As mentioned above, one-third of cancers are preventable as a chronic disease - more than 30% of cancers could be avoided through healthy lifestyle changes such as not smoking tobacco, eating a healthy diet, maintaining physical activity and strictly limiting alcohol consumption. However, while science and technology provide a more efficient and convenient way of life, it also makes people's lives more irregular and uncontrolled.
The World Cancer Report 2014 pointed out: "Although the medical community has clearly identified many risk factors for cancer for a long time, such as smoking, alcohol abuse, unhealthy diet, obesity, lack of exercise, etc., these problems are in the low to medium level. Income countries still exist. In contrast, developed countries have seen dramatic declines in cancer incidence and mortality in recent years due to active promotion of healthy lifestyles.”

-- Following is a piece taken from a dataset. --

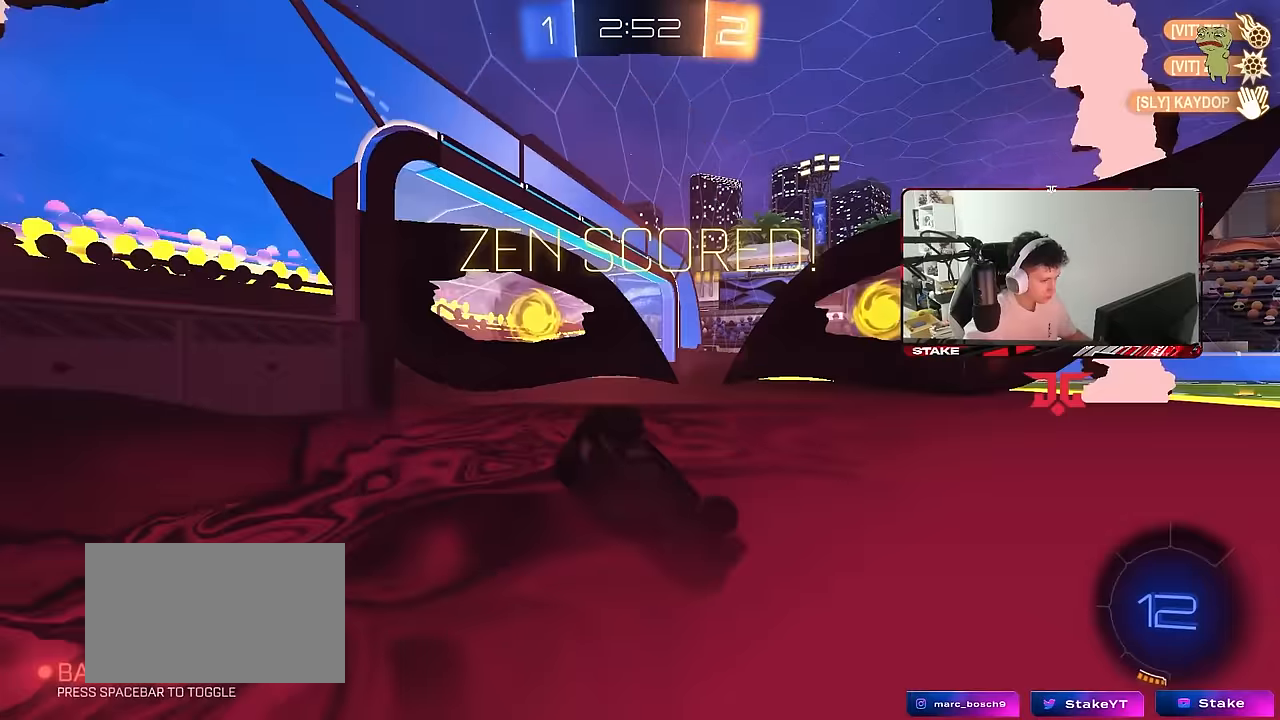
{"keys": ["a", "s", "shift", "space"], "mouse": [], "mouse_move": "still", "events": [[33, "s", "down"], [83, "space", "up"], [367, "space", "down"]]}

From the perspective of coexistence with cancer, in fact, the four chronic diseases with the highest mortality rate in the world: the top two are cancer (28.1%) and cardiovascular and cerebrovascular diseases (27.1%). It is not difficult to see that the mortality rate of cardiovascular disease is comparable to that of cancer. However, most people take cardiovascular disease calmly, but facing cancer is like a death sentence. The fear of cancer far exceeds that of other diseases such as cardiovascular disease. The root of the fear is the public's "unknown and misunderstood" cancer.
From "talking about the discoloration of cancer" to "coexisting with cancer", from being helpless in the face of cancer to the development of today's universal cancer vaccine, people have more confidence.